È fatta: con il dpcm 9 marzo 2020 l’Italia è definitivamente cristallizzata in una sola e unica zona rossa. Sembra un altro 11 settembre, con quel senso di smarrimento, di impotenza, di mancanza di libertà proprio come allora. Tutto si ferma. Anche la scuola che insieme a sanità ed economia è il settore più colpito. In queste ultime ore i docenti hanno vissuto la vertigine di doversi inventare un nuovo modo di interazione con i loro studenti. Video-lezioni, compiti assegnati — e riconsegnati — solo su web e via con tutto il resto.
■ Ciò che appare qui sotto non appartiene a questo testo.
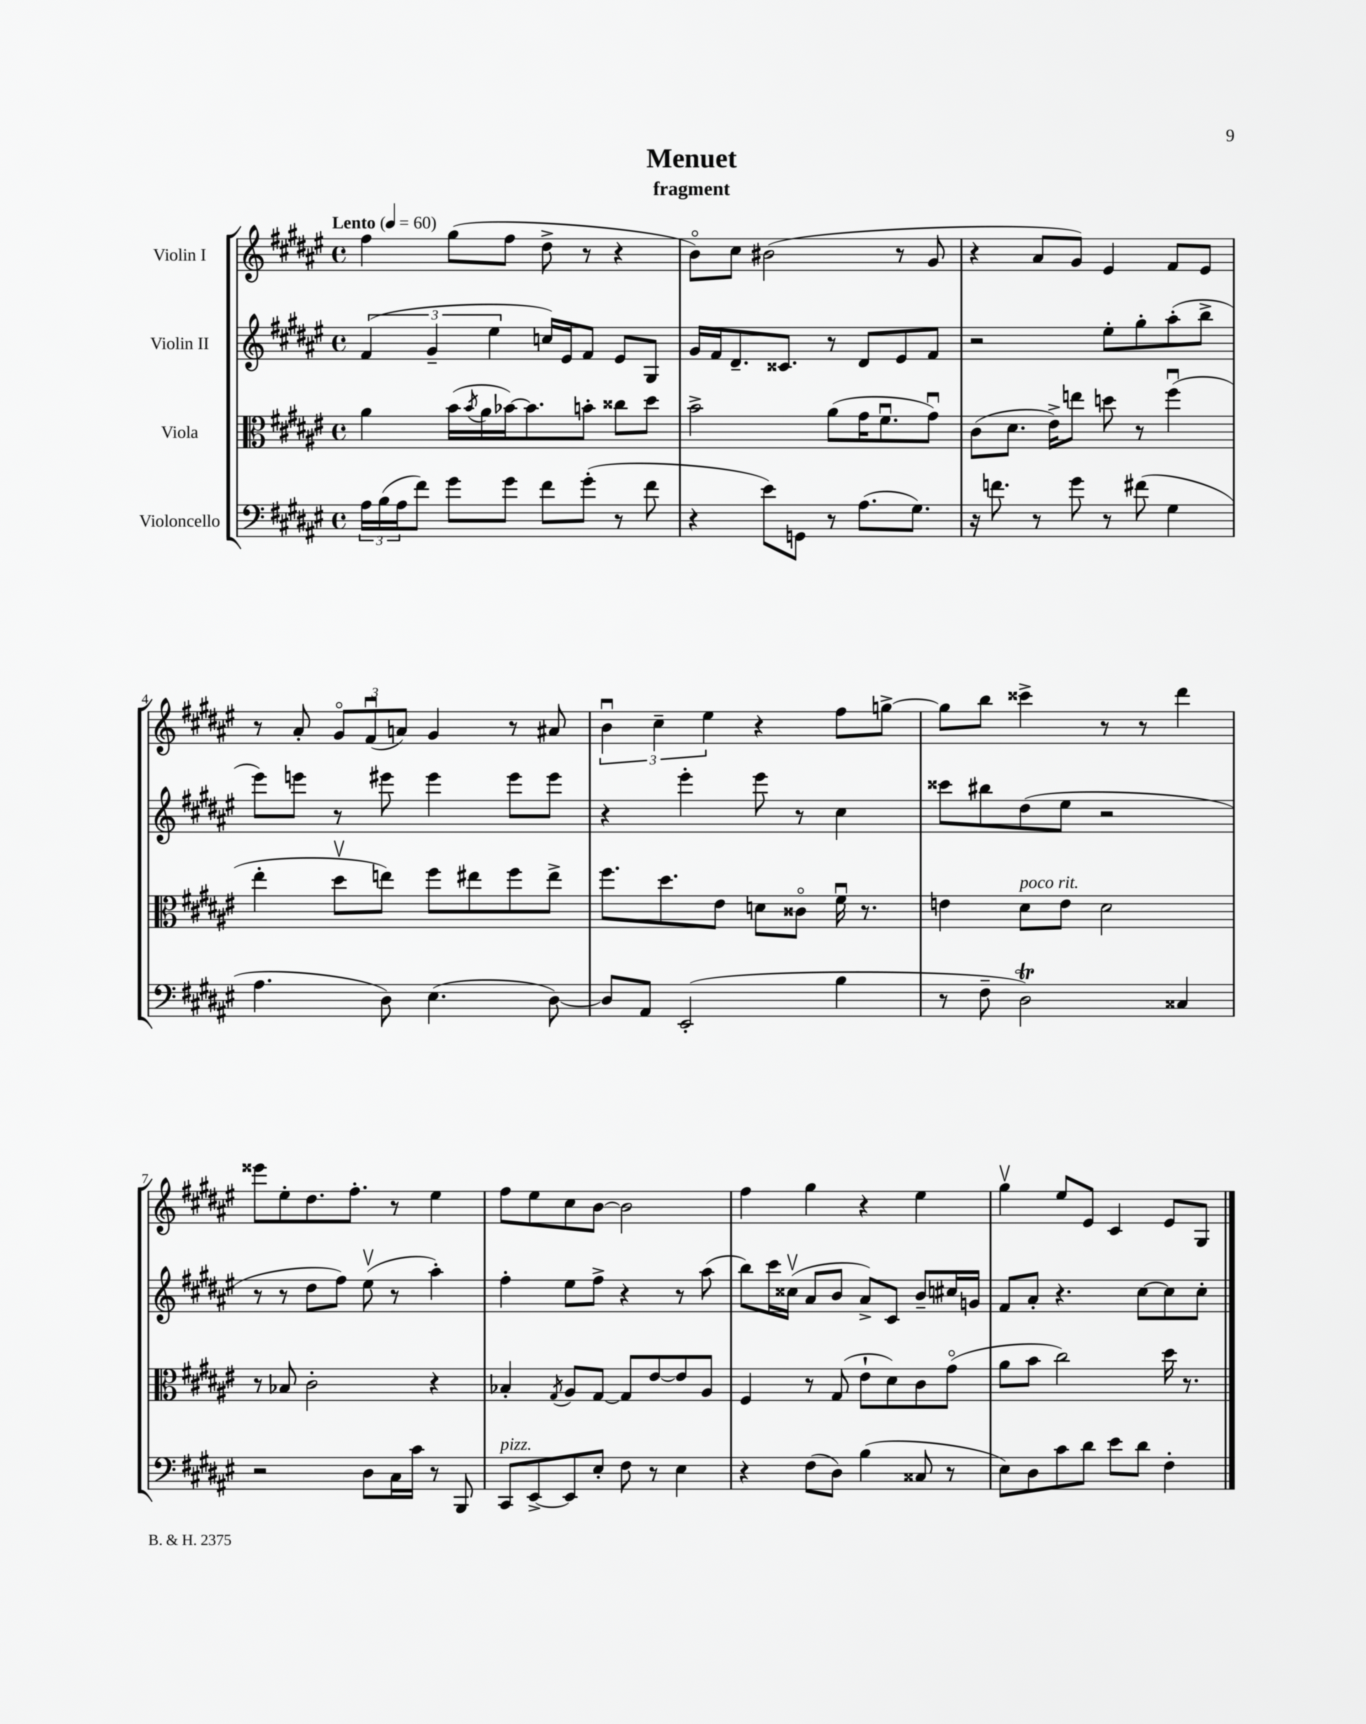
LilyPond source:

\header { title = "Menuet" subtitle = "fragment" }
<<
\new StaffGroup <<
\new Staff = "s0" \with { instrumentName = "Violin I" } {
    \clef treble \key fis \major \defaultTimeSignature \time 4/4 \tempo "Lento" 4 = 60
    fis''4 gis''8( fis''8 dis''8-> r8 r4 |
    b'8\flageolet) cis''8 bis'2( r8 gis'8 |
    r4 ais'8 gis'8) eis'4 fis'8 eis'8 |
    r8 ais'8-. \tuplet 3/2 { gis'8\flageolet fis'8\downbow( a'8) } gis'4 r8 ais'8 |
    \tuplet 3/2 { b'4\downbow cis''4-- eis''4 } r4 fis''8 g''8~-> |
    g''8 b''8 cisis'''4-> r8 r8 dis'''4 |
    eisis'''8 eis''8-. dis''8. fis''8.-. r8 eis''4 |
    fis''8 eis''8 cis''8 b'8~ b'2 |
    fis''4 gis''4 r4 eis''4 |
    gis''4\upbow eis''8 eis'8 cis'4 eis'8 gis8 \bar "|." |
}
\new Staff = "s1" \with { instrumentName = "Violin II" } {
    \clef treble \key fis \major \defaultTimeSignature \time 4/4
    \tuplet 3/2 { fis'4( gis'4-- eis''4 } c''16) eis'16 fis'8 eis'8 gis8 |
    gis'16 fis'16 dis'8.-- cisis'8. r8 dis'8 eis'8 fis'8 |
    r2 eis''8-. gis''8-. ais''8-.( b''8-> |
    eis'''8) e'''8 r8 eis'''8 eis'''4 eis'''8 eis'''8 |
    r4 eis'''4-. eis'''8 r8 cis''4 |
    cisis'''8 bis''8 dis''8( eis''8 r2 |
    r8 r8 dis''8 fis''8) eis''8\upbow( r8 ais''4-.) |
    fis''4-. eis''8 fis''8-> r4 r8 ais''8( |
    b''8) cis'''16 cisis''16\upbow( ais'8 b'8 ais'8->) cis'8 b'8-- cis''16 g'16 |
    fis'8 ais'8-. r4. cis''8~ cis''8 cis''8-. \bar "|." |
}
\new Staff = "s2" \with { instrumentName = "Viola" } {
    \clef alto \key fis \major \defaultTimeSignature \time 4/4
    ais'4 b'16( \acciaccatura { b'8 } ais'16 bes'16~) bes'8. b'8-. cisis''8 dis''8 |
    b'2-> ais'8( gis'16 fis'8.\downbow gis'8\downbow) |
    cis'8( dis'8. eis'16->) e''8 d''8 r8 fis''4\downbow( |
    eis''4-. dis''8\upbow e''8) fis''8 eis''8 fis''8 eis''8-> |
    fis''8. dis''8. eis'8 d'8 cisis'8\flageolet fis'16\downbow r8. |
    e'4 dis'8^\markup { \italic "poco rit." } e'8 dis'2 |
    r8 bes8 cis'2-. r4 |
    bes4-. \acciaccatura { gis8 } ais8 gis8~ gis8 eis'8~ eis'8 ais8 |
    fis4 r8 gis8( eis'8-! dis'8) cis'8 gis'8\flageolet( |
    ais'8 b'8 cis''2) dis''16 r8. \bar "|." |
}
\new Staff = "s3" \with { instrumentName = "Violoncello" } {
    \clef bass \key fis \major \defaultTimeSignature \time 4/4
    \tuplet 3/2 { ais16 b16( ais16 } fis'8) gis'8 gis'8 fis'8 gis'8-.( r8 fis'8 |
    r4 eis'8) g,8 r8 ais8.( gis8.) |
    r16 f'8. r8 gis'8 r8 fis'8( gis4 |
    ais4. dis8) eis4.( dis8~) |
    dis8 ais,8 eis,2-.( b4 |
    r8 fis8-- dis2\trill) cisis4 |
    r2 dis8 cis16 cis'16 r8 b,,8 |
    cis,8^\markup { \italic "pizz." } eis,8~-> eis,8 eis8-. fis8 r8 eis4 |
    r4 fis8( dis8) b4( cisis8 r8 |
    eis8) dis8 cis'8 dis'8 eis'8 dis'8 fis4-. \bar "|." |
}
>>
>>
In tanti domina la voglia di fare, di non abbandonare il proprio posto e i propri ragazzi, la voglia di non darsi per vinti; ma c’è spazio anche per lo sconforto, per il fastidio di non sentirsi preparati a gestire tutto questo. Con il trascorrere delle ore, assistiamo però anche ad una sorta di normalizzazione, d’altronde siamo l’animale che si adatta più velocemente al mutare delle condizioni. Magari alla fine, avremo anche scoperto metodi e tecnologie nuove di cui prima ignoravamo l’esistenza. Ed è curioso, mentre si è a casa in sala, vedere materializzarsi negli schermi dei pc
le facce simpatiche di quindicenni divertiti al grido di «salve, prof!».Eppure, risolto il problema del canale comunicativo, dal punto di vista educativo non abbiamo ancora risolto un bel niente. Perché i nostri figli non hanno certo bisogno di sapere che esiste Google classroom o l’ennesima app con la quale studiare comodamente da casa (e della quale, peraltro, avrebbero fatto volentieri a meno). Hanno bisogno invece di vedere un’altra cosa, più antica, apparentemente più impalpabile degli stessi software, ma dagli effetti decisamente più dirompenti e duraturi; la conferma che, anche dentro a questo scompiglio, la vita vale la pena, che questa crisi in cui siamo affondati nasconde un senso, ancora misterioso, ma già presente. Hanno bisogno di scoprire che il vero compito assegnato, adesso, è andare alla ricerca di questo significato. È un compito per cui ci vorrà tutta la vita, ma il cui unico rischio è la salvezza e una trasmissione positiva alle generazione successive. Non molto lontano da dove sono nato, in provincia di Arezzo, nella pieve di San Pietro a Romena (XII
sec.), in uno dei capitelli, uno scultore ignoto ha inciso la scritta Tempore famis, volendo tramandarci una certezza, un onore e una dignità che oggi abbiamo smarrito. In tempo di fame. La gente moriva di fame e intanto edificava chiese e realizzava opere d’arte. Come scrive Guido Tonelli nel saggio Genesi, il grande racconto delle origini (Feltrinelli, 2019), se gli uomini delle caverne, nelle condizioni precarie in cui vivevano, sono stati disposti ad investire energie, risorse e tempo per realizzare le pitture rupestri, sottraendoli ad attività come la caccia, la costruzione di ripari e altre cose di più immediata utilità, ciò significa che proprio nelle condizioni più avverse è supremamente necessario scoprire e narrare un punto oltre la contingenza delle cose. Occorre individuare cioè un punto a cui ancorare la propria presenza nel mondo. Qualcosa che affermi il significato della nostra esistenza e del senso della fatica ad essa connessa.Questa è la speranza che nutro per i miei figli studenti e per tutti in questo particolarissimo tempo di fame; questo è l’augurio che faccio a loro e a tutti noi: trovare persone in grado di mostrare che anche in questa circostanza vale la pena affrontare la partita, perché siamo più del rischio di un contagio. Viviamo un tempo privilegiato, proprio perché non si può più perdere tempo. C’è da scoprire chi siamo e cosa sostiene il nostro essere qui ora. Tempore pestilentiae, e non è un’esercitazione.